Saved entries
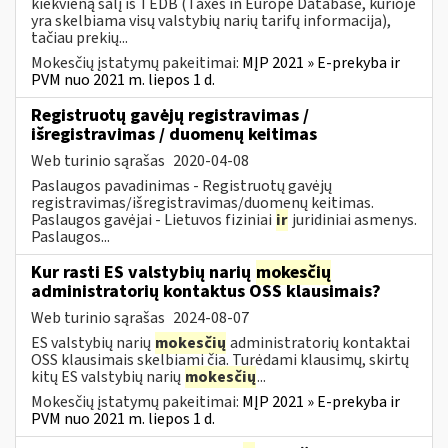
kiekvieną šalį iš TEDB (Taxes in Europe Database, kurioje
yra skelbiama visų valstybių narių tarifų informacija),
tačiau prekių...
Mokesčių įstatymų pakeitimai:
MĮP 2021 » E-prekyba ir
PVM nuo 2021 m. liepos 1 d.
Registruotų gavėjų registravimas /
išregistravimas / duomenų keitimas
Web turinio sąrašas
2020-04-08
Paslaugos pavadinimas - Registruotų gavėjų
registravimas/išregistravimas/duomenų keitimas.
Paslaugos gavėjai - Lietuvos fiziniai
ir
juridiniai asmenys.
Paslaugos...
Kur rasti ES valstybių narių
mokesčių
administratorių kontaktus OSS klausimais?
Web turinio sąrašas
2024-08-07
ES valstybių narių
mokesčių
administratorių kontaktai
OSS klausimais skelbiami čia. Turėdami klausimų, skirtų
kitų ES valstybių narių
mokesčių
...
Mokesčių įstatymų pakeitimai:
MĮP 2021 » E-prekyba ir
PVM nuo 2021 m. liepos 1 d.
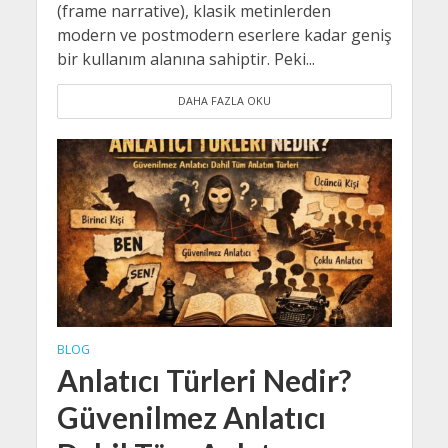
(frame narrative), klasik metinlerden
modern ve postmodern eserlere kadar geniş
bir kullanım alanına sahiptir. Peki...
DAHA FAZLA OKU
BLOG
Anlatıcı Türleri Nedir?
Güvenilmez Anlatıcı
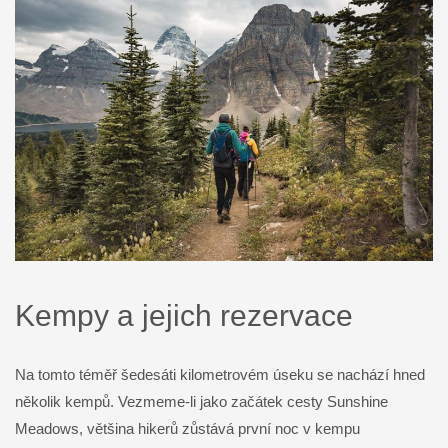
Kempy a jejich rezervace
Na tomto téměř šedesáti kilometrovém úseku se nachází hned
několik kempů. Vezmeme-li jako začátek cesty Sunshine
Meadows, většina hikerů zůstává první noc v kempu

---

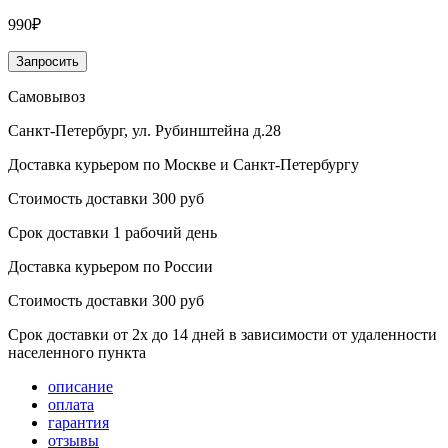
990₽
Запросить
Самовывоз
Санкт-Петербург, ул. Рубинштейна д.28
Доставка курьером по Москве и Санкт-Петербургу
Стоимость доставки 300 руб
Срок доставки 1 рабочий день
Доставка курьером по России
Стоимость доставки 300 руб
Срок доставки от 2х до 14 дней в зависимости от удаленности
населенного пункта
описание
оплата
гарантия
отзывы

Task item
From the records above, transcribe exactly the lines starting at the one containing "administratorių kontaktus OSS klausimais?" and ending at the one containing "Meadows, většina hikerů". Skip the pictures.

Answer box
administratorių kontaktus OSS klausimais?
Web turinio sąrašas
2024-08-07
ES valstybių narių
mokesčių
administratorių kontaktai
OSS klausimais skelbiami čia. Turėdami klausimų, skirtų
kitų ES valstybių narių
mokesčių
...
Mokesčių įstatymų pakeitimai:
MĮP 2021 » E-prekyba ir
PVM nuo 2021 m. liepos 1 d.
(frame narrative), klasik metinlerden
modern ve postmodern eserlere kadar geniş
bir kullanım alanına sahiptir. Peki...
DAHA FAZLA OKU
BLOG
Anlatıcı Türleri Nedir?
Güvenilmez Anlatıcı
Kempy a jejich rezervace
Na tomto téměř šedesáti kilometrovém úseku se nachází hned
několik kempů. Vezmeme-li jako začátek cesty Sunshine
Meadows, většina hikerů zůstává první noc v kempu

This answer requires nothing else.